We’ve all been there. It’s the Monday after a particularly great weekend of racing cyclocross and you’re still exhausted, feeling foggy and sore in ways you shouldn’t be after riding a bike for 45-60 minutes.
Welcome to the CX Hangover.
How is the CX Hangover different than normal post-race tiredness? Well, cyclocross is a bit more social than your average race. Most riders will do their own race, then hang around watching friends in other categories. This is part of what makes cross so great, but it adds an element of fatigue that is often not fully felt until the following day. Post-race beverages, poor recovery practices, and just standing around in chilly fall weather all day all add up.
The good news is you can avoid, or cure, the CX Hangover without hanging up your toe spikes. With a little effort you can race your heart out, and not feel terrible on Monday. Or at least not too terrible.
Here’s eight ways to avoid, or cure, the CX Hangover:
Diversify your nutrition
#Handupsarenotacrime (unless you’re in Ontario). Neither is a post-race beer to celebrate finishing a grueling mudder of a race. But if you do partake make sure you balance that out with fluids that are actually good for you. Whether that’s a smoothie, some kind of sports drink, or even just water. Hydration is key to recovery.
Take it easy on the post-race beers
Just because someone else is driving home from the venue doesn’t mean you should go hard after the race. Support your local brewery, and support the organizers that put in the effort to add the beer garden you asked for last year, but moderation is key.

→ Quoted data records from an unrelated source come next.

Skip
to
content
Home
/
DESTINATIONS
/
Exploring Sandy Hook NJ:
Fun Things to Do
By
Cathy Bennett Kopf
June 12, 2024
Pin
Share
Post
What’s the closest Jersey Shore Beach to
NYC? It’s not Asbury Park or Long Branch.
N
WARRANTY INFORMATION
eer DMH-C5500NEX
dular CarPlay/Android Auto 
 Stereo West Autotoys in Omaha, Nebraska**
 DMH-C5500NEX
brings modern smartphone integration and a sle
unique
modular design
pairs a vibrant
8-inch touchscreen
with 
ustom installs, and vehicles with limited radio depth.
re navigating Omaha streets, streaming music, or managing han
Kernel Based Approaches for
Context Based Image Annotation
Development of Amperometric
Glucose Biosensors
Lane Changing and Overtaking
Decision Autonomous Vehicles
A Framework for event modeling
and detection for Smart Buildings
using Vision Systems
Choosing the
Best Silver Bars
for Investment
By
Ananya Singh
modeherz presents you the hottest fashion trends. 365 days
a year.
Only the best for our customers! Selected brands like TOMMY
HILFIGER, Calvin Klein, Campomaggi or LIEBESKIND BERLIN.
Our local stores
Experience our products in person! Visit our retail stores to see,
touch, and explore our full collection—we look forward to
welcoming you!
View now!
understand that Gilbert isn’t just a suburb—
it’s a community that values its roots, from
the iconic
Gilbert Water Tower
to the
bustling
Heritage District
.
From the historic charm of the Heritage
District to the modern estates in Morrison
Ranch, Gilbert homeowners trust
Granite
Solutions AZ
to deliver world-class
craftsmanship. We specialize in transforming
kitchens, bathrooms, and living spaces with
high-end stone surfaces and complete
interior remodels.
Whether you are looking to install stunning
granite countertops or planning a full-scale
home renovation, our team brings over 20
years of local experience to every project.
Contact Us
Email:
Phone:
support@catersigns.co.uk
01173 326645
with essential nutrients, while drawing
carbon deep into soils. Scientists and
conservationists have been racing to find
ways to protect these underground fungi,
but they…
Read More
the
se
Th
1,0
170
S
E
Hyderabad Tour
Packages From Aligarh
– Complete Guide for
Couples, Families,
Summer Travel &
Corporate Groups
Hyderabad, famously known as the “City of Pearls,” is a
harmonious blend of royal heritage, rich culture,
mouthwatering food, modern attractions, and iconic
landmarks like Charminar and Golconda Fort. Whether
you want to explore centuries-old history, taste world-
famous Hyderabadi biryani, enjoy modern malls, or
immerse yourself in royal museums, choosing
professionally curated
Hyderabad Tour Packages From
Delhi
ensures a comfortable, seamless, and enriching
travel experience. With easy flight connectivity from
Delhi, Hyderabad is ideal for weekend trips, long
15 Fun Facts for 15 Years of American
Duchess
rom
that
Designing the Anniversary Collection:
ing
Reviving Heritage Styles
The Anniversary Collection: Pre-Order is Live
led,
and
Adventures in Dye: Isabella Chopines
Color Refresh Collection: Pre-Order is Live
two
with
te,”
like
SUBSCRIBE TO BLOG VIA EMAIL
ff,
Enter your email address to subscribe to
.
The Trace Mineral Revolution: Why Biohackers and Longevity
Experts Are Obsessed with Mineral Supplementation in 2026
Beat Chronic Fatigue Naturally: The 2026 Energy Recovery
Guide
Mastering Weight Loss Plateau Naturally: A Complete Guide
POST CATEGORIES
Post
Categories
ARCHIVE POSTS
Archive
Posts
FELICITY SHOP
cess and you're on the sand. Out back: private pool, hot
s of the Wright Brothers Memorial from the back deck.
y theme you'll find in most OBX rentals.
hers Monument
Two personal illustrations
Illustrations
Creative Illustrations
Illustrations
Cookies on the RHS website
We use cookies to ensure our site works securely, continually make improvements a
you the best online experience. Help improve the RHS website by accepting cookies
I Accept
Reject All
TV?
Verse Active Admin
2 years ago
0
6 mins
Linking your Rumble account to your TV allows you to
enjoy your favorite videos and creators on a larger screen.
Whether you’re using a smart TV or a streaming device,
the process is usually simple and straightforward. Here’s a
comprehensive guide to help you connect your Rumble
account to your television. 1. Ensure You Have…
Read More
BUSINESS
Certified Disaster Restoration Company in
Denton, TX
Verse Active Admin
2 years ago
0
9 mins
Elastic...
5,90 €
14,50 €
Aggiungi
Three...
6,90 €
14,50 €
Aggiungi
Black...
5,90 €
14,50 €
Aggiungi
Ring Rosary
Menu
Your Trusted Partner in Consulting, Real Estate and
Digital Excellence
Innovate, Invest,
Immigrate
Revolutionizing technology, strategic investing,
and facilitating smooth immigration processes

Races are busy, they’re exciting, and there’s alot going on. Take 10 minutes during the day to actually sit down, and let your body wind down a little. Then get back out there and cheer on the next race and catch up with friends.
Try a cool down ride
This is something I’ve seen the fast people do after a race, so it is probably smart. Which makes sense, right? Stopping cold after a 60 minute all-out effort isn’t something you’d ever do, except at a cross race. Sure, you can still hang out and trade stories at the finish line. Just make sure you sneak off for a quick cool down ride at some point to kick-start your recovery.
Eat, and keep eating
Cross races may be short, but they are intense. You need to eat properly to recover. That starts right after the race – or after the pukey post-race feeling subsides – and continues throughout the evening. This seems basic, but ‘cross races can be busy. There’s other races to watch, a ton of people hanging around, and then the rush to pack everything up and get back home. It’s easy to forget to eat properly.
If your race is Saturday, it’s not hard to do a nice easy ride on Sunday. This is trickier after Sunday race days. If you can squeeze in a short, easy spin or run before work on Monday, it will make a world of difference to how fast the CX Hangover goes away. Power and heart rate are great ways to gauge your effort, but if you want to keep it low-tech, spin really easy until your legs … don’t feel like garbage. Then gradually increase the pressure until you’re riding at a normal easy effort pace. Being careful not to overdo it and go too hard, of course.
Weird, wet and often cold weather is part of the fun of cyclocross. Once the race is over, though make sure you get warm fast. This means getting out of that soaking wet spandex and into something warm and dry as soon as you can. At the very least, put a coat on over the skinsuit until you can find somewhere to change.
Do your laundry
This might not have much of a physiological benefit, sure. But there’s some mental gain to getting your muddy spandex clean as soon after a race as possible. Plus, it’s a good way to make your expensive kit last longer, and smell better. There’s nothing worse than digging into a bag of still-wet spandex that’s been cultivating for days.